When he returned from military service in 2012, new manager Youm Kyoung-youb announced before the season that Park would be promoted to starting catcher for the 2013 season. A promising catcher with high expectations for the team, he participated in closing camp, spring training, and exhibition games alongside the existing catchers. On March 9, he hit a two-RBI single in an exhibition game. On April 24, backup catchers Choi Kyung-cheol and Seo Dong-wook were traded, and Park became the team's starting catcher. On May 15, 2013, he hit his first home run in his debut against Yoo Chang-sik in a game against the Hanwha Eagles.

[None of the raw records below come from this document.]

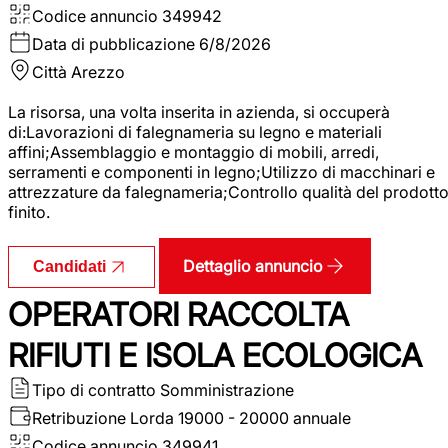
Codice annuncio
349942
Data di pubblicazione
6/8/2026
Città
Arezzo
La risorsa, una volta inserita in azienda, si occuperà
di:Lavorazioni di falegnameria su legno e materiali
affini;Assemblaggio e montaggio di mobili, arredi,
serramenti e componenti in legno;Utilizzo di macchinari e
attrezzature da falegnameria;Controllo qualità del prodott
finito.
Dettaglio annuncio
Candidati
OPERATORI RACCOLTA
RIFIUTI E ISOLA ECOLOGICA
Tipo di contratto
Somministrazione
Retribuzione Lorda
19000 - 20000 annuale
Codice annuncio
349941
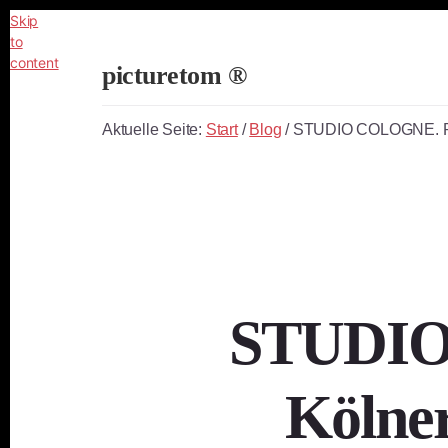
Skip
to
content
picturetom ®
Independent
Fine
Aktuelle Seite:
Start
/
Blog
/
STUDIO COLOGNE. Port
Art
Photography
STUDIO 
Kölner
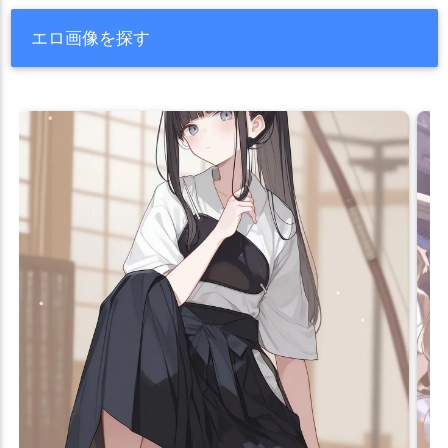
エロ画像を探す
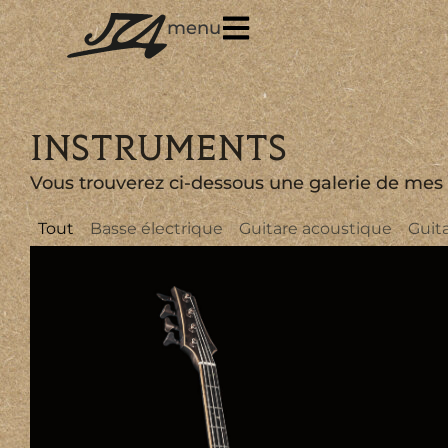
menu
INSTRUMENTS
Vous trouverez ci-dessous une galerie de mes di
Tout
Basse électrique
Guitare acoustique
Guit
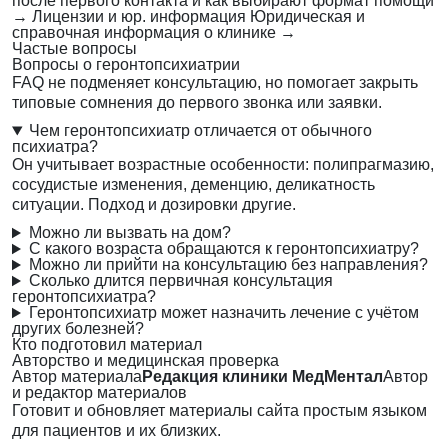
после первого контакта и как выбирают формат помощи
→
Лицензии и юр. информация
Юридическая и
справочная информация о клинике
→
Частые вопросы
Вопросы о геронтопсихиатрии
FAQ не подменяет консультацию, но помогает закрыть
типовые сомнения до первого звонка или заявки.
Чем геронтопсихиатр отличается от обычного
психиатра?
Он учитывает возрастные особенности: полипрагмазию,
сосудистые изменения, деменцию, деликатность
ситуации. Подход и дозировки другие.
Можно ли вызвать на дом?
С какого возраста обращаются к геронтопсихиатру?
Можно ли прийти на консультацию без направления?
Сколько длится первичная консультация
геронтопсихиатра?
Геронтопсихиатр может назначить лечение с учётом
других болезней?
Кто подготовил материал
Авторство и медицинская проверка
Автор материала
Редакция клиники МедМентал
Автор
и редактор материалов
Готовит и обновляет материалы сайта простым языком
для пациентов и их близких.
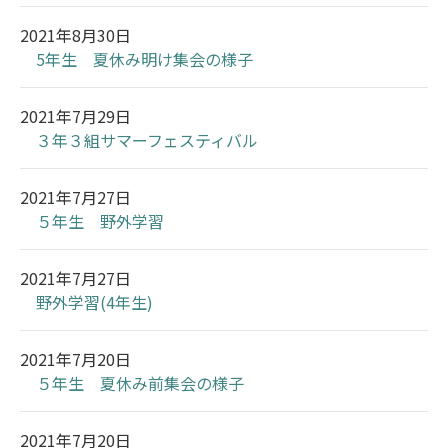
2021年8月30日
5年生 夏休み明け集会の様子
2021年7月29日
３年３組サマーフェスティバル
2021年7月27日
５年生 野外学習
2021年7月27日
野外学習(4年生)
2021年7月20日
５年生 夏休み前集会の様子
2021年7月20日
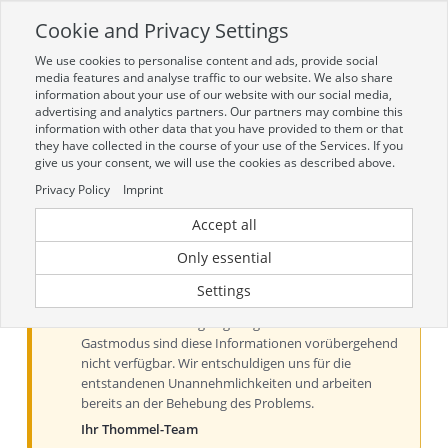
Cookie and Privacy Settings
Toggle
navigation
We use cookies to personalise content and ads, provide social
Zur mobilen Kompaktversion (Login erforderlich)
media features and analyse traffic to our website. We also share
information about your use of our website with our social media,
advertising and analytics partners. Our partners may combine this
information with other data that you have provided to them or that
they have collected in the course of your use of the Services. If you
give us your consent, we will use the cookies as described above.
Privacy Policy
Imprint
Accept all
Aktueller Hinweis zu Preisen und
Verfügbarkeiten
Only essential
Liebe Kundinnen und Kunden, derzeit können Preise
Settings
und Verfügbarkeiten aus technischen Gründen nur
nach der Anmeldung angezeigt werden. Im
Gastmodus sind diese Informationen vorübergehend
nicht verfügbar. Wir entschuldigen uns für die
entstandenen Unannehmlichkeiten und arbeiten
bereits an der Behebung des Problems.
Ihr Thommel-Team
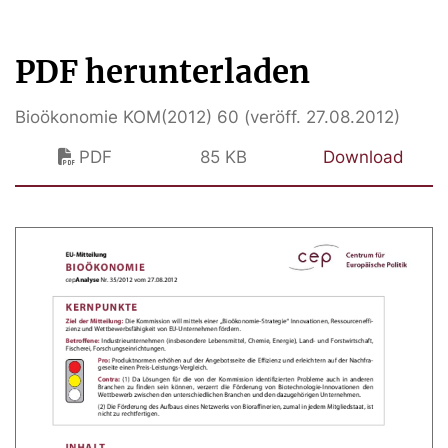
PDF herunterladen
Bioökonomie KOM(2012) 60 (veröff. 27.08.2012)
PDF
85 KB
Download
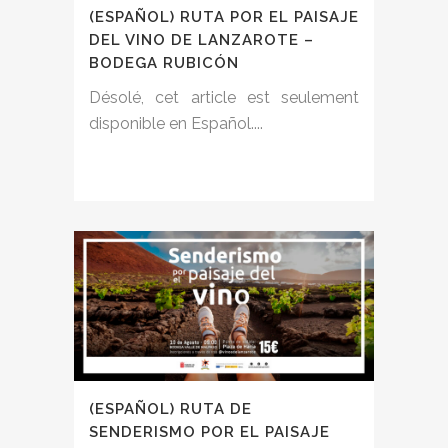
(ESPAÑOL) RUTA POR EL PAISAJE
DEL VINO DE LANZAROTE –
BODEGA RUBICÓN
Désolé, cet article est seulement
disponible en Español....
(ESPAÑOL) RUTA DE
SENDERISMO POR EL PAISAJE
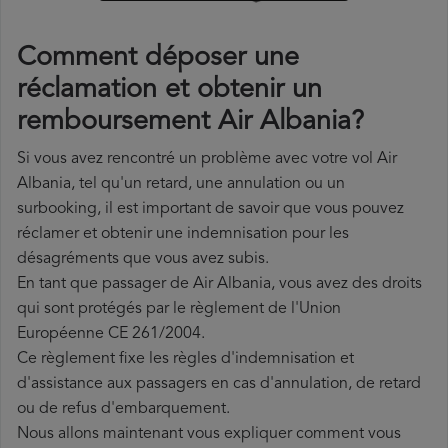
Comment déposer une
réclamation et obtenir un
remboursement Air Albania?
Si vous avez rencontré un problème avec votre vol Air
Albania, tel qu'un retard, une annulation ou un
surbooking, il est important de savoir que vous pouvez
réclamer et obtenir une indemnisation pour les
désagréments que vous avez subis.
En tant que passager de Air Albania, vous avez des droits
qui sont protégés par le règlement de l'Union
Européenne CE 261/2004.
Ce règlement fixe les règles d'indemnisation et
d'assistance aux passagers en cas d'annulation, de retard
ou de refus d'embarquement.
Nous allons maintenant vous expliquer comment vous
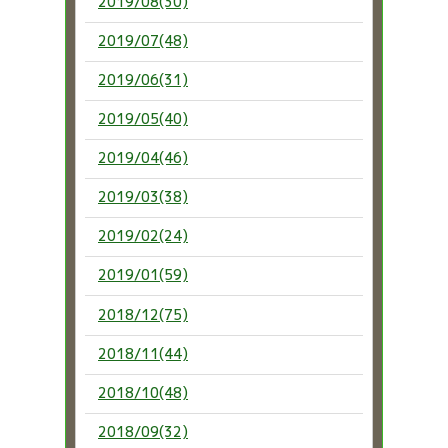
2019/08(30)
2019/07(48)
2019/06(31)
2019/05(40)
2019/04(46)
2019/03(38)
2019/02(24)
2019/01(59)
2018/12(75)
2018/11(44)
2018/10(48)
2018/09(32)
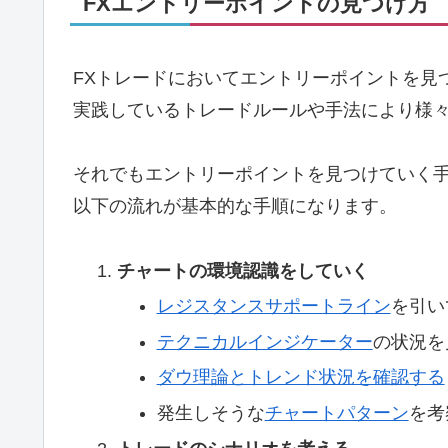
FXエントリーポイントの見つけ方
FXトレードにおいてエントリーポイントを見
実践しているトレードルールや手法により様
それでもエントリーポイントを見つけていく
以下の流れが基本的な手順になります。
チャートの環境認識をしていく
レジスタンスサポートライン
を引い
テクニカルインジケーター
の状況を
ダウ理論とトレンド状況を確認する
発生しそうな
チャートパターン
を考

During the 2016 season, Park received rave reviews for his stolen base percentage of over .400. However, he was unable to maintain his strong performance from the beginning of the season and his batting average dropped, recording the lowest batting average among players who met the required plate appearances. After the season, he signed a contract worth 200 million won, a 42.9% increase.

===Kia Tigers===
On April 24, 2022, Park was traded to the Kia Tigers in exchange for Kim Tae-jin, in a 1:1 trade that included a second-round pick in the 2023 KBO League Rookie Draft and 1 billion won in compensation.

===LG Twins===
On November 21, 2022, Park signed a free agent contract with the LG Twins for a total of 6.5 billion won, including a four-year contract, a signing bonus of 2 billion won, and a total annual salary of 4.5 billion won. In his first season with the team, he won his first Korean Series in 2023, in which the Twins defeated the KT Wiz 4–1 in five games.

In 2025, Park was selected to the All-Star. Representing the winning team Nanum, he played in the All-Star Game with one home run, three hits and RBIs, winning the game's MVP. The Twins won their record-extending 4th Korean Series title, beating the Eagles 4-1, thus giving Park his second Korean Series championship.